Saudi oil revenue hits 3-year low, impacts mega-projects: Report

This is due to the decline in oil prices and the Kingdom's decision to reduce production.

The Kingdom of Saudi Arabia’s oil export revenues fell to their lowest level in three years, due to the decline in oil prices and the Kingdom’s decision to reduce production.

Citing government data, Bloomberg reported on Thursday, August 23, that the sales of crude oil and refined products fell to 66.3 billion Saudi Riyals in June, down more than 9 percent year-on-year and about 12 percent from May.

Saudi Arabia reduced production to boost prices, but Brent remains at 76 dollars per barrel, 7 percent lower than last year’s trading.

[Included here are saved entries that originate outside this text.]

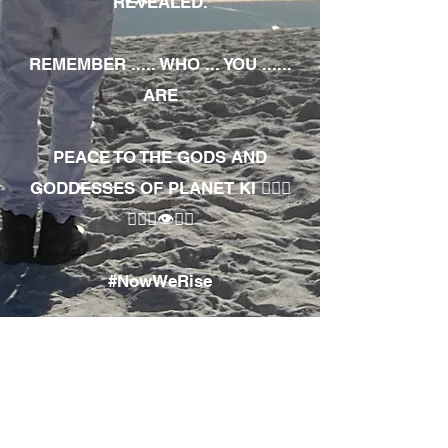
REVEALED.
REMEMBER ..... WHO ... YOU ......
ARE
PEACE TO THE GODS AND
GODDESSES OF PLANET KI 🧘🏾‍♀️
🧘🏾‍♂️👁✊🏾
#NowWeRise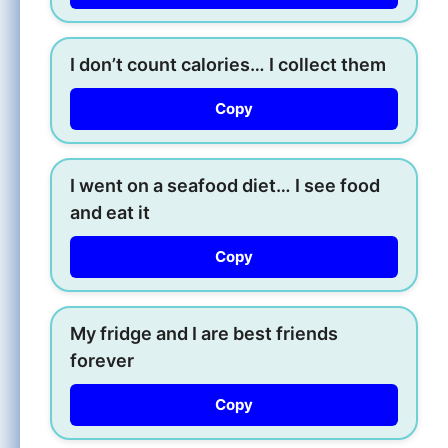
I don’t count calories… I collect them
Copy
I went on a seafood diet… I see food
and eat it
Copy
My fridge and I are best friends
forever
Copy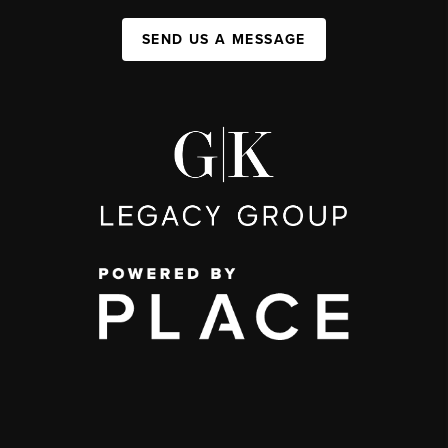
SEND US A MESSAGE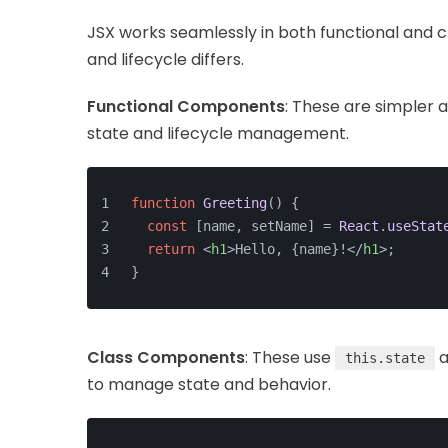
JSX works seamlessly in both functional and c
and lifecycle differs.
Functional Components
: These are simpler a
state and lifecycle management.
function
Greeting
(
) {
const
 [name, setName] = 
React
.
useStat
return
<
h1
>
Hello, {name}!
</
h1
>
;
}
Class Components
: These use
a
this.state
to manage state and behavior.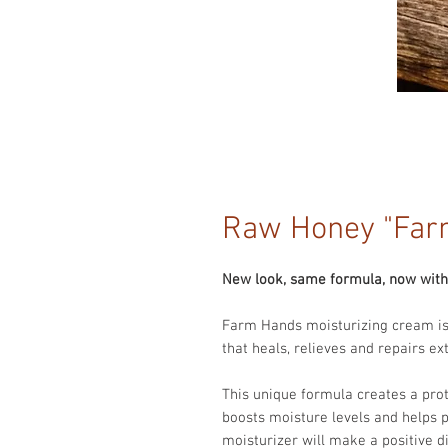
Raw Honey "Far
New look, same formula, now with 
Farm Hands moisturizing cream is
that heals, relieves and repairs e
This unique formula creates a prote
boosts moisture levels and helps 
moisturizer will make a positive d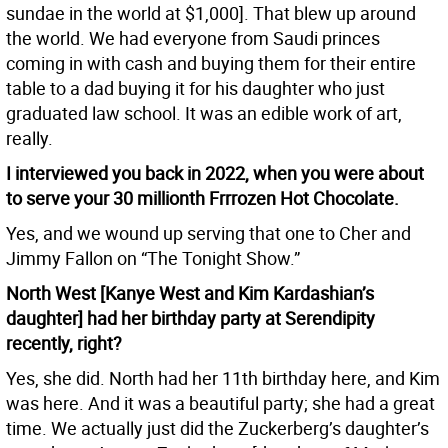
sundae in the world at $1,000]. That blew up around
the world. We had everyone from Saudi princes
coming in with cash and buying them for their entire
table to a dad buying it for his daughter who just
graduated law school. It was an edible work of art,
really.
I interviewed you back in 2022, when you were about
to serve your 30 millionth Frrrozen Hot Chocolate.
Yes, and we wound up serving that one to Cher and
Jimmy Fallon on “The Tonight Show.”
North West [Kanye West and Kim Kardashian’s
daughter] had her birthday party at Serendipity
recently, right?
Yes, she did. North had her 11th birthday here, and Kim
was here. And it was a beautiful party; she had a great
time. We actually just did the Zuckerberg’s daughter’s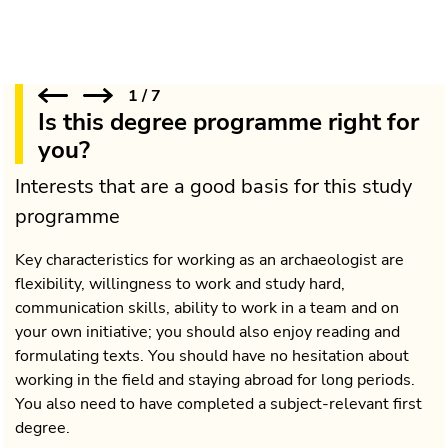
1
/
7
Is this degree programme right for
you?
Interests that are a good basis for this study
programme
Key characteristics for working as an archaeologist are
flexibility, willingness to work and study hard,
communication skills, ability to work in a team and on
your own initiative; you should also enjoy reading and
formulating texts. You should have no hesitation about
working in the field and staying abroad for long periods.
You also need to have completed a subject-relevant first
degree.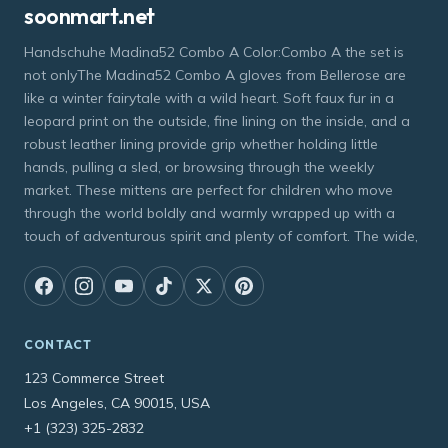
soonmart.net
Handschuhe Madina52 Combo A Color:Combo A the set is
not onlyThe Madina52 Combo A gloves from Bellerose are
like a winter fairytale with a wild heart. Soft faux fur in a
leopard print on the outside, fine lining on the inside, and a
robust leather lining provide grip whether holding little
hands, pulling a sled, or browsing through the weekly
market. These mittens are perfect for children who move
through the world boldly and warmly wrapped up with a
touch of adventurous spirit and plenty of comfort. The wide,
CONTACT
123 Commerce Street
Los Angeles, CA 90015, USA
+1 (323) 325-2832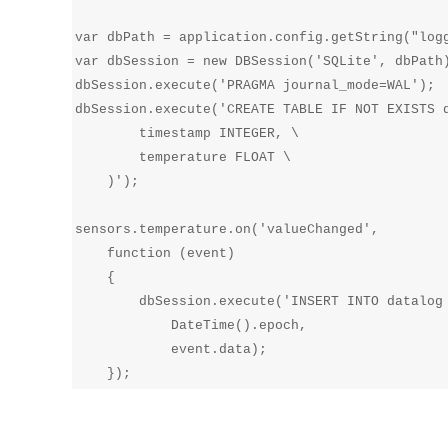
var dbPath = application.config.getString("logg
var dbSession = new DBSession('SQLite', dbPath)
dbSession.execute('PRAGMA journal_mode=WAL');

dbSession.execute('CREATE TABLE IF NOT EXISTS d
        timestamp INTEGER, \

        temperature FLOAT \

    )');

sensors.temperature.on('valueChanged', 

    function (event) 

    {

        dbSession.execute('INSERT INTO datalog 
            DateTime().epoch,

            event.data);
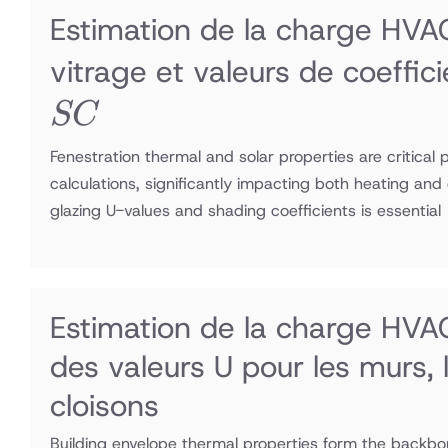
Estimation de la charge HVAC
vitrage et valeurs de coeffi
SC
Fenestration thermal and solar properties are critical
calculations, significantly impacting both heating and
glazing U-values and shading coefficients is essential
Estimation de la charge HVA
des valeurs U pour les murs, l
cloisons
Building envelope thermal properties form the backbo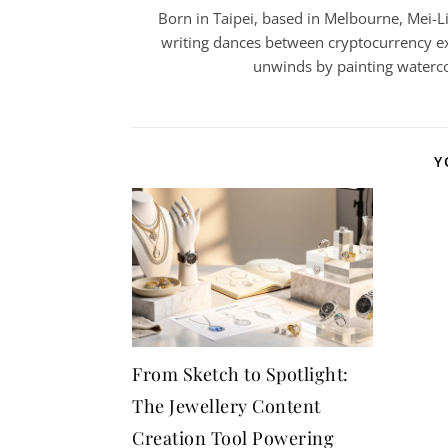
Born in Taipei, based in Melbourne, Mei-Lin
writing dances between cryptocurrency ex
unwinds by painting watercol
Y
From Sketch to Spotlight:
The Jewellery Content
Creation Tool Powering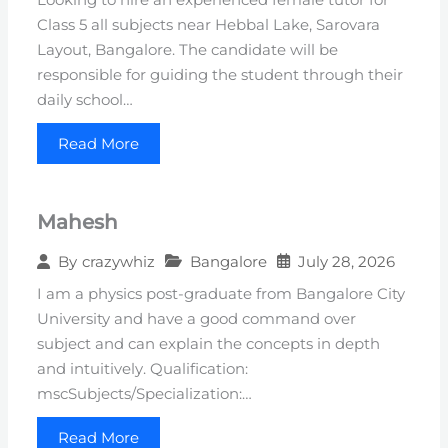
Class 5 all subjects near Hebbal Lake, Sarovara
Layout, Bangalore. The candidate will be
responsible for guiding the student through their
daily school…
Read More
Mahesh
Bangalore
July 28, 2026
By
crazywhiz
I am a physics post-graduate from Bangalore City
University and have a good command over
subject and can explain the concepts in depth
and intuitively. Qualification:
mscSubjects/Specialization:…
Read More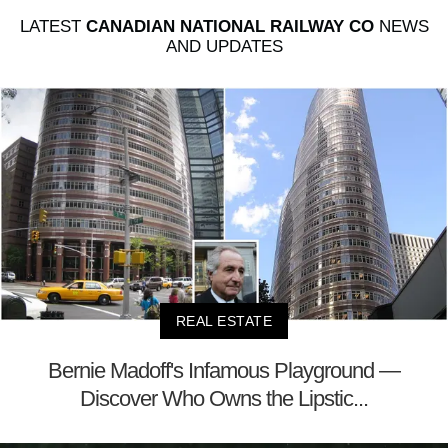
LATEST
CANADIAN NATIONAL RAILWAY CO
NEWS
AND UPDATES
REAL ESTATE
Bernie Madoff's Infamous Playground —
Discover Who Owns the Lipstic...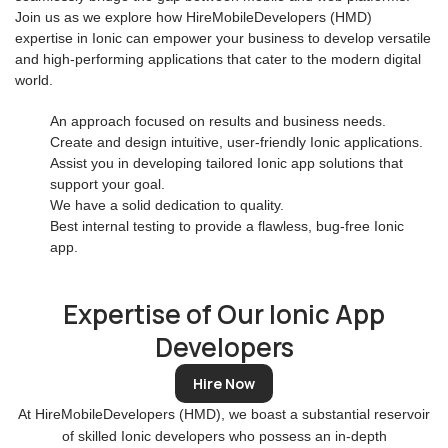
Join us as we explore how HireMobileDevelopers (HMD)
expertise in Ionic can empower your business to develop versatile
and high-performing applications that cater to the modern digital
world.
An approach focused on results and business needs.
Create and design intuitive, user-friendly Ionic applications.
Assist you in developing tailored Ionic app solutions that
support your goal.
We have a solid dedication to quality.
Best internal testing to provide a flawless, bug-free Ionic
app.
Expertise of Our Ionic App
Developers
Hire Now
At HireMobileDevelopers (HMD), we boast a substantial reservoir
of skilled Ionic developers who possess an in-depth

This drop in oil revenue comes at a vital time for Saudi Arabia, since the country relies on petrodollars and foreign investment to support large-scale construction projects under Mohammed bin Salman’s Vision 2030 policy, which seeks to diversify the oil-dependent economy.

One of the projects impacted is The Line, a mirror-clad desert metropolis and NEOM, a 500 billion dollars megacity project.

Saudi officials predict that The Line will have fewer than 300,000 residents by 2030, instead of the previously anticipated 1.5 million. The completion of only 2.4km of the 170km city is expected to occur by 2030.